11. Entertainment was important

Despite having no TV, no cinema and (gasp) no internet, the Tudors knew how to keep themselves entertained! Some of the things they enjoyed doing, like jousting and animal-baiting, are totally out of fashion now, but others are still popular. Music and dancing were popular, of course, and both the rich and the poor enjoyed it. Richer people also liked chess, falconry, and tennis. Poorer people would play an early version of football, sometimes in the streets. Towards the end of the period the theatre was popular with people of all classes - Shakespeare was the most famous playwright, and the rich would sit in the upper galleries while the poor stood on the ground.

12. They ate very salty meat

The Tudors didn't have fridges or freezers, so they had to get creative when it came to keeping their food fresh. Salt works as a preservative when rubbed into meat, so it became the best way to make sure your meat was safe to eat, especially during times when hunting was harder like the winter. It would have made the meat taste VERY salty, though!

13. They knew how to throw a feast

In this time, having access to exotic food was a display of enormous wealth and influence - only the richest would be able to afford foods like cinnamon, citrus fruit, olive oil, sugar, marzipan and luxurious meats like venison, peacock and boar. Many dishes would be brought out at once for guests to choose from, and the feast would last a long time. One banquet thrown by Henry VIII for a visiting guest had ten courses and took seven hours!

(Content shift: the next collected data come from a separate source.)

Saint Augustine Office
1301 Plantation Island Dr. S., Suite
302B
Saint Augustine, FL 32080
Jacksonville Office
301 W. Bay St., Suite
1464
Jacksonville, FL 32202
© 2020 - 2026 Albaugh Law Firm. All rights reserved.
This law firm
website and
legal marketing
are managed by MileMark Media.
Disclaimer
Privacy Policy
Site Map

14. Poorer folk had to make do with less

Of course not everyone ate like Henry VIII. Most folk ate meat sparingly, and would have stewed vegetables, pulses and rough bread. If they were lucky they might also have eggs and dairy. Water quality wasn't good for the rich or the poor, so the rich drank wine while the poor made do with weak ale (even the children - it was better for them than the water!)

15. There were no forks

Forks had been invented but were only used to cook, carve and serve, so all that lovely food was eaten with spoons and knives only - or, the oldest tools of all, just your bare hands!

16. Their architecture was awesome

Buildings of the Tudor period are very distinct looking. They were built using wooden beams, with white-washed plaster used to make the walls. In London the streets were too narrow to carry long planks of wood, so sometimes houses would be built out of the town, sailed along the Thames, and then assembled onsite!

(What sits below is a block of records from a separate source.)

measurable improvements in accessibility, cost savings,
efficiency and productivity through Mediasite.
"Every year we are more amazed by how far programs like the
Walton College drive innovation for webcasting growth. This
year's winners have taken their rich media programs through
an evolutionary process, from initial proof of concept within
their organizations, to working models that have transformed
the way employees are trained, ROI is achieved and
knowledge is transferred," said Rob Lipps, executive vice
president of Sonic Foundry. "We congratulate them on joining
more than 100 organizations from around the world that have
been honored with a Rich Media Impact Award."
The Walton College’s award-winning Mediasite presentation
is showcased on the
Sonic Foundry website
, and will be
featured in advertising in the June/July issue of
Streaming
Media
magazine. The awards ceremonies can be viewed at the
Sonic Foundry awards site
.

17. London Bridge was very different

There have been several bridges named London Bridge throughout history, with the current one built in the 1970s. The Old London Bridge was around from 1209 to 1831, and during th Tudor era the bridge was built up high with houses and shops! In this time the heads of traitors were also displayed on spikes at the bridge gates, to scare criminals into repenting - eek!

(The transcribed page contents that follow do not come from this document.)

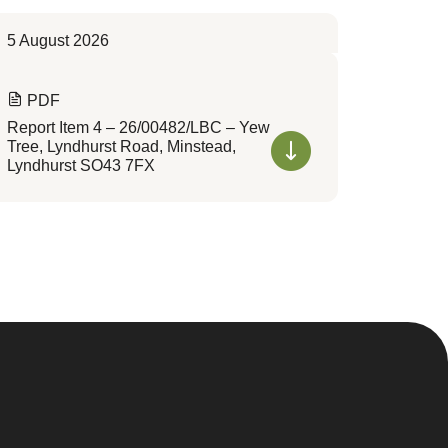
5 August 2026
PDF
Report Item 4 – 26/00482/LBC – Yew
Tree, Lyndhurst Road, Minstead,
Lyndhurst SO43 7FX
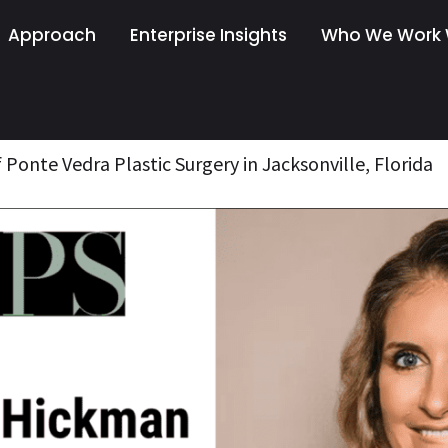
Approach
Enterprise Insights
Who We Work 
 Ponte Vedra Plastic Surgery in Jacksonville, Florida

18. Make-up and perfume were... interesting

People throughout history have used make-up and perfume to make themselves look and smell better, and the Tudors were no different. Perfume was popular throughout the entire Tudor period, and they were made using methods from the Middle East. It was also good to be able to cover up the stench of the city with the smell of flowers! In the later Elizabethan era make-up became popular, inspired by ancient Egyptian cosmetics. It was another thing that was only accessible to the rich, so represented wealth and status, but it was also useful for hiding blemishes and scars from common illnesses like smallpox (Elizabeth I suffered from these scars and painted her face very thickly to hide them). The beauty standard was for women to have very white skin and red lips and cheeks. A popular paint for the face was made of vinegar and white lead, which is VERY poisonous. Cochineal, which is made from insects, was used in lip and cheek stains. The Queen would also wash her face with milk and rosewater, and brush her teeth with honey, salt and brick dust!

19. If you were poor you could be punished

As you already know, being poor in the Tudor era was no fun, but it in the earlier Tudor period it could actually be a crime. Around 20% of town-dwelling Tudors lived in poverty, and many were homeless (also called "vagrants"). Henry VIII tried to clamp down on this by making begging a crime, and those caught begging would be punished by being branded with a "V". This made it hard for them to get legitimate work and so many resorted to further, more violent crimes to live. Elizabeth I passed Poor Laws towards the end of her reign, which said that parishes had to look after their poor, taxes would be used to buy tools and resources for the poor so they could work, and anyone refusing to work would be punished. These laws stayed in place for around 200 years, and are some of the first legal attempts to help the poor in English history!

20. The Tudor symbol is still used today

The House of Tudor was symbolised by a red rose with white petals on the inside. This represents the Houses of York and Lancaster, two royal households who fought in the War of the Roses. Henry VII ended the wars and made a new symbol using York's white rose and Lancaster's red one, which is known as the Tudor Rose or the Union Rose. Today it is still used as the floral emblem of England!